« La Bible » de Peter Nadas.

Alors que s’éveillent en lui les premières passions et les questions morales qu’elles soulèvent, un jeune garçon voit arriver dans la maison familiale une jeune bonne engagée par ses parents. Entre pulsions de tendresse et de violence, les rapports qu’il entretient avec ceux et celles qui l’entourent vont alors prendre un tournant inattendu, de ceux-ci comme de lui-même. Et dans une Hongrie communiste qui renâcle à se souvenir de son enracinement catholique, la découverte d’une vieille bible familiale mise au rebus va devenir un révélateur.

Il faisait frisquet dans ma chambre. Depuis longtemps réveillé, j’observais, à l’extérieur, le monde clos du jardin. Sans nulle envie de sortir de mon lit bien chaud. De temps à autre, je replongeais dans un demi-sommeil, d’où me tirait quelque bruit, mais que je retombe dans les douces profondeurs du sommeil ou que j’écoute tempêter le vent, je sentais sourdre du fond de ma conscience une peur de plus en plus nette. J’avais peur de la pluie, peur de Szidike, peur car je ne savais pas embrasser ou parce que j’avais oublié au jardin un livre de mon père, or ces petites peurs n’affleuraient pas une à une en moi dans leur nature concrète, mais aussi grisouilles, diffuses et indistinctes que le voile de brume au-dessus de l’herbe.

Premier roman de Peter Nadas paru en 1967, La Bible s’affirme déjà comme un condensé des thèmes que le génial auteur hongrois n’aura de cesse d’explorer encore et encore dans les opus suivants : l’ambivalence de notre rapport aux choses et aux autres, l’impossibilité à communiquer vraiment, la relativité morale, etc.
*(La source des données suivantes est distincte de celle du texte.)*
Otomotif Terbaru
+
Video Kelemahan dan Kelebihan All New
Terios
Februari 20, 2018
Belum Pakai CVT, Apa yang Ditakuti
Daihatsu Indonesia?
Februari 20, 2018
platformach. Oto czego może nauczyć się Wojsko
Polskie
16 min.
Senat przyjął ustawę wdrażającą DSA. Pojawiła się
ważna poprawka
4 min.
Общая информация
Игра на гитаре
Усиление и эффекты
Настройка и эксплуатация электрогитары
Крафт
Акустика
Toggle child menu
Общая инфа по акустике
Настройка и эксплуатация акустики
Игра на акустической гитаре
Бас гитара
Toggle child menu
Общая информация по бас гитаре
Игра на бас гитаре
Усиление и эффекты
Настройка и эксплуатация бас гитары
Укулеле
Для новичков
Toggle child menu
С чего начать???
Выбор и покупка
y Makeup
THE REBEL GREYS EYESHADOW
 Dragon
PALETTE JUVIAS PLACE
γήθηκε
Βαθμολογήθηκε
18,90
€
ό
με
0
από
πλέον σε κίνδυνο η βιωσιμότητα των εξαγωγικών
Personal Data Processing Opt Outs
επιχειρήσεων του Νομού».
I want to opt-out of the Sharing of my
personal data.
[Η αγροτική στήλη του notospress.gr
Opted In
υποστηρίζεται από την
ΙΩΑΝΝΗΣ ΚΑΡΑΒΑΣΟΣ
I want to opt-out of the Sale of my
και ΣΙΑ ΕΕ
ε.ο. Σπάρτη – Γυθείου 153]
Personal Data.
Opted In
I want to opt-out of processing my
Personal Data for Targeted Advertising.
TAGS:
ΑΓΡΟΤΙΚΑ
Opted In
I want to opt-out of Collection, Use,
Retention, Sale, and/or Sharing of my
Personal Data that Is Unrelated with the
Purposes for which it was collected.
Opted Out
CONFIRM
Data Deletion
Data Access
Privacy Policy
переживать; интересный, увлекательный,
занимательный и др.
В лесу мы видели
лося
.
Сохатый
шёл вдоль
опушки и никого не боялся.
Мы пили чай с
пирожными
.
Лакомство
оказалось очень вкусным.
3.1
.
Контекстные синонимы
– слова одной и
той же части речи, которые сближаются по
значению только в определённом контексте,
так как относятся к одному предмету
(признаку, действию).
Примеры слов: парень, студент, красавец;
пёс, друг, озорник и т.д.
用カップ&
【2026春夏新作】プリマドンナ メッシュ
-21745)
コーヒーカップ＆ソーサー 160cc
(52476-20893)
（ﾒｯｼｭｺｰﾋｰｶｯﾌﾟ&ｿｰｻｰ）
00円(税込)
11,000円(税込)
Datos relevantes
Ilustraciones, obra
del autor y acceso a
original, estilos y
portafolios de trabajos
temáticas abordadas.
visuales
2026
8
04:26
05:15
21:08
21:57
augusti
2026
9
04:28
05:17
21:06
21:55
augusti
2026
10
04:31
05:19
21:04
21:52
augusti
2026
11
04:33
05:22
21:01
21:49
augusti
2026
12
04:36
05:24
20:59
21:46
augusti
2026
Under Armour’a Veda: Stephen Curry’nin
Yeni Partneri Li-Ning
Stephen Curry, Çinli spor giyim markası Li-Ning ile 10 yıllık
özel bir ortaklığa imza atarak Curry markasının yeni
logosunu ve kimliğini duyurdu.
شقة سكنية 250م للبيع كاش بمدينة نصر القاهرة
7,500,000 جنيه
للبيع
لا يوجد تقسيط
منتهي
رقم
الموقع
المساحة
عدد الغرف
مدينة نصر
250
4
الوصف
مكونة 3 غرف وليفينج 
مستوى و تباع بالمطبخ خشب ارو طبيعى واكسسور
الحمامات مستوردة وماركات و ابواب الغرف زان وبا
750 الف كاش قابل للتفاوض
Mais, surtout, il s’affirme déjà, dès cette entame, comme l’un des esthètes les plus subtils de la littérature. Déjà dans La Bible, toute la complexité de son sujet fait corps avec son récit. Comme l’enfant est désemparé face aux pulsions contradictoires qui l’animent et ne peut reconnaître clairement à quels impératifs moraux il convient de les subordonner – ni même s’il convient ou non de les subordonner à quoi que ce soit -, le lecteur se retrouve confronté frontalement à la complexité inhérente au sujet. Chez Nadas, c’est le récit qui fait tout. Nous sommes seuls, sans narrateur, sans surplomb épistémique, comme l’enfant est lui aussi seul face à la violence dévastatrice et contradictoire de ses aspirations. Peter Nadas parvient à dire ce qui est inconscient, ce que nous enfouissons au plus profond de nous, précisément parce qu’il se refuse à le dire, mais se « contente » de nous le conter…

Peter Nadas, La Bible, 2019, Phébus, trad. Marc Martin.